Em comunicado, a OIM afirmou estar “profundamente preocupada com os relatos de vários naufrágios”, acrescentando que “as más condições climáticas têm dificultado severamente as operações de busca e resgate”.
Segundo a agência, “somente nas primeiras semanas de 2026, centenas de pessoas já estão desaparecidas”.

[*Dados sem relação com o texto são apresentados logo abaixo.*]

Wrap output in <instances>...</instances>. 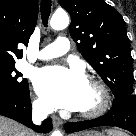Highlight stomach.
<instances>
[{"mask_svg":"<svg viewBox=\"0 0 136 136\" xmlns=\"http://www.w3.org/2000/svg\"><path fill=\"white\" fill-rule=\"evenodd\" d=\"M81 136H104V135L97 131H88L83 133Z\"/></svg>","mask_w":136,"mask_h":136,"instance_id":"stomach-1","label":"stomach"}]
</instances>
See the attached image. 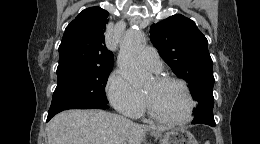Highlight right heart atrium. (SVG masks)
<instances>
[{
    "instance_id": "d8ad5b80",
    "label": "right heart atrium",
    "mask_w": 260,
    "mask_h": 144,
    "mask_svg": "<svg viewBox=\"0 0 260 144\" xmlns=\"http://www.w3.org/2000/svg\"><path fill=\"white\" fill-rule=\"evenodd\" d=\"M105 90L110 104L118 112L127 116H137L141 113L143 97L119 69L109 75Z\"/></svg>"
}]
</instances>
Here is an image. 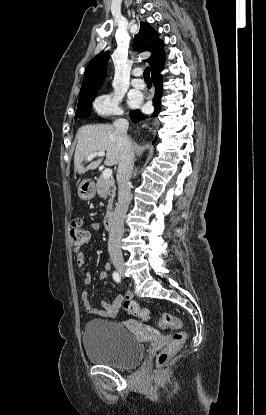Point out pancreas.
<instances>
[{
  "label": "pancreas",
  "instance_id": "obj_1",
  "mask_svg": "<svg viewBox=\"0 0 266 415\" xmlns=\"http://www.w3.org/2000/svg\"><path fill=\"white\" fill-rule=\"evenodd\" d=\"M96 190L97 194L103 199H106L107 196L110 197L108 200L107 211L111 212L113 208V200L116 195V186L114 179L112 177L104 179L102 176H100L97 180Z\"/></svg>",
  "mask_w": 266,
  "mask_h": 415
}]
</instances>
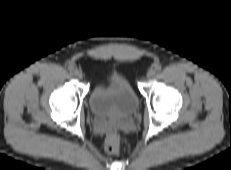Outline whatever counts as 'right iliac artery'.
<instances>
[{"mask_svg":"<svg viewBox=\"0 0 231 170\" xmlns=\"http://www.w3.org/2000/svg\"><path fill=\"white\" fill-rule=\"evenodd\" d=\"M68 70L72 72L74 70V67L72 65L68 66Z\"/></svg>","mask_w":231,"mask_h":170,"instance_id":"82829eb1","label":"right iliac artery"}]
</instances>
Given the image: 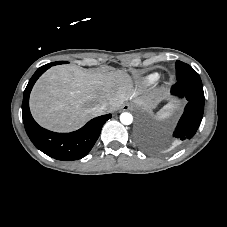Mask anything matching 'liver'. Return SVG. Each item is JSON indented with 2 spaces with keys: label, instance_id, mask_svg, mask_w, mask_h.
<instances>
[{
  "label": "liver",
  "instance_id": "obj_1",
  "mask_svg": "<svg viewBox=\"0 0 227 227\" xmlns=\"http://www.w3.org/2000/svg\"><path fill=\"white\" fill-rule=\"evenodd\" d=\"M139 91L122 70L87 71L74 65L49 69L36 82L30 96V110L44 128L69 132L93 118L92 107L106 102L116 111L125 101L149 107L151 101L138 98Z\"/></svg>",
  "mask_w": 227,
  "mask_h": 227
}]
</instances>
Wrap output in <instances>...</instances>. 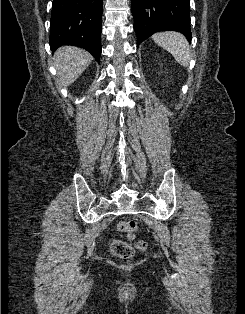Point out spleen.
I'll return each mask as SVG.
<instances>
[{
  "instance_id": "1",
  "label": "spleen",
  "mask_w": 245,
  "mask_h": 314,
  "mask_svg": "<svg viewBox=\"0 0 245 314\" xmlns=\"http://www.w3.org/2000/svg\"><path fill=\"white\" fill-rule=\"evenodd\" d=\"M153 41L172 54L174 59L183 67H188L191 59V50L186 38L174 31L156 33Z\"/></svg>"
}]
</instances>
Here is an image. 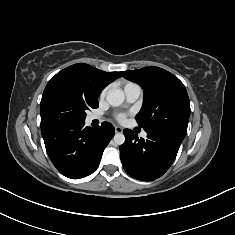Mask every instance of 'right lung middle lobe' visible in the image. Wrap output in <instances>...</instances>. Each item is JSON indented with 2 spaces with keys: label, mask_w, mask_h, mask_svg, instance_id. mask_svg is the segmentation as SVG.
<instances>
[{
  "label": "right lung middle lobe",
  "mask_w": 235,
  "mask_h": 235,
  "mask_svg": "<svg viewBox=\"0 0 235 235\" xmlns=\"http://www.w3.org/2000/svg\"><path fill=\"white\" fill-rule=\"evenodd\" d=\"M97 107L87 103L66 84L48 82L40 103L41 127L84 122L86 110Z\"/></svg>",
  "instance_id": "1"
}]
</instances>
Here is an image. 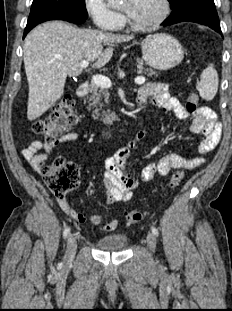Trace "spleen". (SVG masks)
<instances>
[{
  "mask_svg": "<svg viewBox=\"0 0 232 311\" xmlns=\"http://www.w3.org/2000/svg\"><path fill=\"white\" fill-rule=\"evenodd\" d=\"M197 89L200 96L207 101L215 97L218 91V74L213 64H209L208 67L202 71Z\"/></svg>",
  "mask_w": 232,
  "mask_h": 311,
  "instance_id": "obj_1",
  "label": "spleen"
}]
</instances>
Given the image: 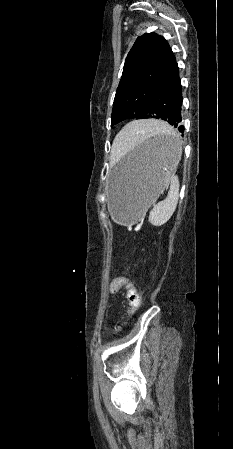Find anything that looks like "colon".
Segmentation results:
<instances>
[{"label":"colon","instance_id":"5ec220e1","mask_svg":"<svg viewBox=\"0 0 233 449\" xmlns=\"http://www.w3.org/2000/svg\"><path fill=\"white\" fill-rule=\"evenodd\" d=\"M107 288L112 296L118 295L121 288L126 290L129 315L134 314L139 309L141 301L139 292L128 277H113Z\"/></svg>","mask_w":233,"mask_h":449}]
</instances>
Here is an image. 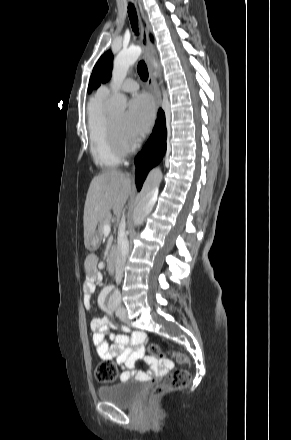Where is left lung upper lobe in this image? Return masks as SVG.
I'll return each instance as SVG.
<instances>
[{"instance_id": "1", "label": "left lung upper lobe", "mask_w": 291, "mask_h": 440, "mask_svg": "<svg viewBox=\"0 0 291 440\" xmlns=\"http://www.w3.org/2000/svg\"><path fill=\"white\" fill-rule=\"evenodd\" d=\"M112 66L113 55L108 51L100 57L92 71L88 87L89 93L93 89H97L101 83H105L111 78Z\"/></svg>"}]
</instances>
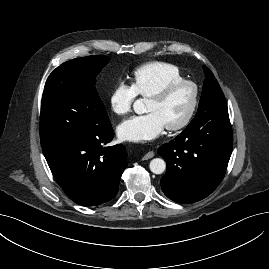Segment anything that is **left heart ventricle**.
<instances>
[{
  "label": "left heart ventricle",
  "instance_id": "obj_1",
  "mask_svg": "<svg viewBox=\"0 0 269 269\" xmlns=\"http://www.w3.org/2000/svg\"><path fill=\"white\" fill-rule=\"evenodd\" d=\"M193 98V89L188 85L176 88L166 99H148L146 111L157 113L165 125L181 121L187 114Z\"/></svg>",
  "mask_w": 269,
  "mask_h": 269
}]
</instances>
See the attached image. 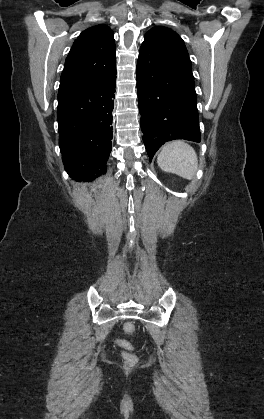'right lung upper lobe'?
Here are the masks:
<instances>
[{"label": "right lung upper lobe", "mask_w": 264, "mask_h": 419, "mask_svg": "<svg viewBox=\"0 0 264 419\" xmlns=\"http://www.w3.org/2000/svg\"><path fill=\"white\" fill-rule=\"evenodd\" d=\"M113 31L100 24L83 31L65 61L59 91L101 82L116 72Z\"/></svg>", "instance_id": "cb5924a9"}]
</instances>
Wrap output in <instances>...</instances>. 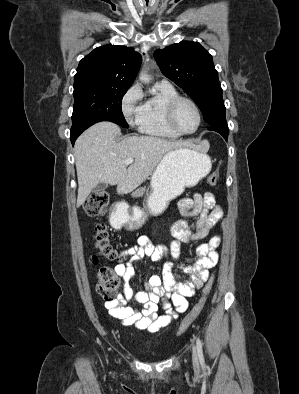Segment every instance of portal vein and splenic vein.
Instances as JSON below:
<instances>
[{"mask_svg":"<svg viewBox=\"0 0 299 394\" xmlns=\"http://www.w3.org/2000/svg\"><path fill=\"white\" fill-rule=\"evenodd\" d=\"M133 158H128V159H126L124 162L126 163V164H132L133 163Z\"/></svg>","mask_w":299,"mask_h":394,"instance_id":"obj_1","label":"portal vein and splenic vein"}]
</instances>
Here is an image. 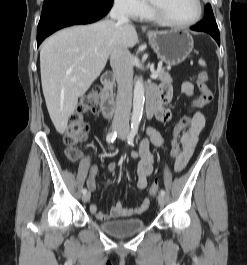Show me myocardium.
Masks as SVG:
<instances>
[{
    "mask_svg": "<svg viewBox=\"0 0 247 265\" xmlns=\"http://www.w3.org/2000/svg\"><path fill=\"white\" fill-rule=\"evenodd\" d=\"M196 2L198 8L196 16L192 20L184 23H178L168 18L163 10L159 6L155 5L151 0H148V9L152 18L158 23L176 29H184L197 24L203 16L204 6L202 0H196Z\"/></svg>",
    "mask_w": 247,
    "mask_h": 265,
    "instance_id": "obj_1",
    "label": "myocardium"
}]
</instances>
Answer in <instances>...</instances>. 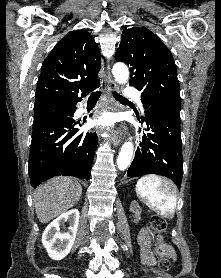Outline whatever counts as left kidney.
<instances>
[{
    "mask_svg": "<svg viewBox=\"0 0 221 278\" xmlns=\"http://www.w3.org/2000/svg\"><path fill=\"white\" fill-rule=\"evenodd\" d=\"M131 209L135 213L136 219L139 220L140 219V214H141V208H140L139 204L136 201H133L131 203Z\"/></svg>",
    "mask_w": 221,
    "mask_h": 278,
    "instance_id": "1",
    "label": "left kidney"
}]
</instances>
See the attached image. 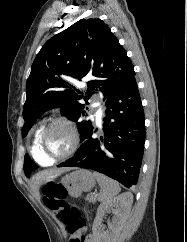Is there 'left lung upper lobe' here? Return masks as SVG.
Returning <instances> with one entry per match:
<instances>
[{"label":"left lung upper lobe","instance_id":"1","mask_svg":"<svg viewBox=\"0 0 187 242\" xmlns=\"http://www.w3.org/2000/svg\"><path fill=\"white\" fill-rule=\"evenodd\" d=\"M135 76L134 66L125 49L107 24L100 19H81L50 38L37 54L26 83L23 107L26 136L36 119L45 111L60 108L62 114L76 122L81 142L93 127L87 118L90 97L99 89L109 99L121 86ZM91 79L81 92L76 82ZM36 164L28 155L24 171L29 176Z\"/></svg>","mask_w":187,"mask_h":242}]
</instances>
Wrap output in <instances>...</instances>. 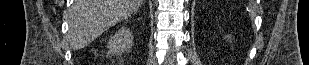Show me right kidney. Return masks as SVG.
I'll list each match as a JSON object with an SVG mask.
<instances>
[{
    "label": "right kidney",
    "mask_w": 309,
    "mask_h": 65,
    "mask_svg": "<svg viewBox=\"0 0 309 65\" xmlns=\"http://www.w3.org/2000/svg\"><path fill=\"white\" fill-rule=\"evenodd\" d=\"M132 40V33L128 29H119L108 41L110 53L121 55L124 52H130L133 43Z\"/></svg>",
    "instance_id": "1"
}]
</instances>
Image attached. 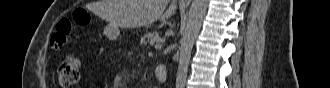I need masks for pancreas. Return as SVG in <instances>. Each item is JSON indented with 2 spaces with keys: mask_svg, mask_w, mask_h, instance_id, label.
Returning <instances> with one entry per match:
<instances>
[{
  "mask_svg": "<svg viewBox=\"0 0 330 88\" xmlns=\"http://www.w3.org/2000/svg\"><path fill=\"white\" fill-rule=\"evenodd\" d=\"M160 40L159 34L157 32H148L144 34L141 38L140 43L147 44V43H154Z\"/></svg>",
  "mask_w": 330,
  "mask_h": 88,
  "instance_id": "obj_1",
  "label": "pancreas"
}]
</instances>
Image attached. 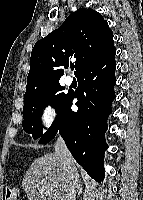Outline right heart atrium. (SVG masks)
Segmentation results:
<instances>
[{"label": "right heart atrium", "mask_w": 143, "mask_h": 200, "mask_svg": "<svg viewBox=\"0 0 143 200\" xmlns=\"http://www.w3.org/2000/svg\"><path fill=\"white\" fill-rule=\"evenodd\" d=\"M57 118V111L52 101L44 103L39 113V123L42 132L49 130L55 123Z\"/></svg>", "instance_id": "right-heart-atrium-1"}]
</instances>
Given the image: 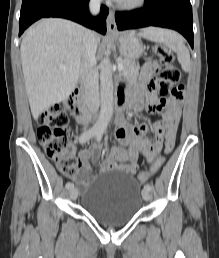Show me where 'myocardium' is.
Masks as SVG:
<instances>
[{
    "label": "myocardium",
    "mask_w": 219,
    "mask_h": 258,
    "mask_svg": "<svg viewBox=\"0 0 219 258\" xmlns=\"http://www.w3.org/2000/svg\"><path fill=\"white\" fill-rule=\"evenodd\" d=\"M146 0H125L119 2V7L124 10H135L142 7Z\"/></svg>",
    "instance_id": "myocardium-1"
}]
</instances>
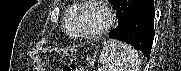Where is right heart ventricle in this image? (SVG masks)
Here are the masks:
<instances>
[{
    "label": "right heart ventricle",
    "mask_w": 181,
    "mask_h": 71,
    "mask_svg": "<svg viewBox=\"0 0 181 71\" xmlns=\"http://www.w3.org/2000/svg\"><path fill=\"white\" fill-rule=\"evenodd\" d=\"M77 8V5H74L72 7L69 8L68 14L65 18V23H64V28H65V32L70 36L73 37L70 31V22L72 20L73 14L75 13Z\"/></svg>",
    "instance_id": "right-heart-ventricle-1"
}]
</instances>
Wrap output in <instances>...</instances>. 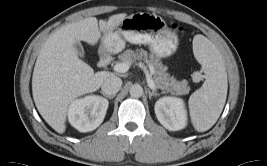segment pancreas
I'll list each match as a JSON object with an SVG mask.
<instances>
[{"instance_id": "1", "label": "pancreas", "mask_w": 267, "mask_h": 166, "mask_svg": "<svg viewBox=\"0 0 267 166\" xmlns=\"http://www.w3.org/2000/svg\"><path fill=\"white\" fill-rule=\"evenodd\" d=\"M120 62H126L129 65L136 61H144L153 74V81L157 88L179 95L188 94L190 88L186 80L177 81L173 76L167 73V67L164 66L153 55H149L145 50L133 51L128 49L118 56Z\"/></svg>"}]
</instances>
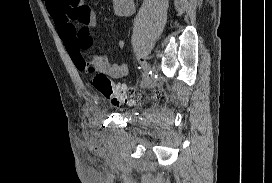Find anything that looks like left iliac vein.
I'll return each mask as SVG.
<instances>
[{
    "instance_id": "left-iliac-vein-1",
    "label": "left iliac vein",
    "mask_w": 272,
    "mask_h": 183,
    "mask_svg": "<svg viewBox=\"0 0 272 183\" xmlns=\"http://www.w3.org/2000/svg\"><path fill=\"white\" fill-rule=\"evenodd\" d=\"M152 75L150 77H146L144 80V87H152L153 84L155 83V78H154V74H155V66H152Z\"/></svg>"
}]
</instances>
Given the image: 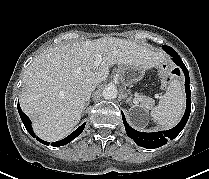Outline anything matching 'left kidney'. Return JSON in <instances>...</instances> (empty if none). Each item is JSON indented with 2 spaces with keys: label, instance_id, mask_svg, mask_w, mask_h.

Além disso, acrescentou que, nos últimos dez dias, “três naufrágios foram relatados”, incluindo dois em 23 de janeiro e um em 25 de janeiro, que teriam resultado em “104 mortes”, disse o porta-voz da OIM, Jorge Galindo, à AFP.
Acredita-se que essas embarcações tenham partido da Líbia e da Tunísia, de acordo com a OIM.
“Também estamos investigando o desaparecimento de barcos na Tunísia”, com “cerca de 380 pessoas desaparecidas”, acrescentou.
A agência da ONU só conseguiu confirmar até agora três mortes relacionadas ao incidente de 23 de janeiro, disse Abdelazim.
“Em Lampedusa, Itália, foram confirmadas três mortes após uma operação de busca e resgate envolvendo uma embarcação que partiu de Sfax, na Tunísia”, informou a OIM.
Entre as vítimas estavam duas meninas gêmeas, com aproximadamente um ano de idade, que morreram de hipotermia pouco antes de desembarcar, segundo a mãe.
Um homem também morreu pouco depois da chegada, pelos mesmos motivos.
Sobreviventes relataram que outra embarcação partiu do mesmo local e no mesmo horário, mas nunca chegou ao destino, com pelo menos 51 pessoas a bordo. Acredita-se que essa embarcação tenha afundado na costa de Tobruk, na Líbia.
Segundo a OIM, outra embarcação afundou com pelo menos 51 pessoas a bordo. Há relatos de um sobrevivente.
A OIM observa que a rota migratória do Mediterrâneo Central é a mais mortal do mundo, com 1.340 mortes registradas no ano passado.
Segundo a organização Missing Migrants, ligada à OEM, mais de 33.000 migrantes morreram ou desapareceram no Mediterrâneo desde 2014.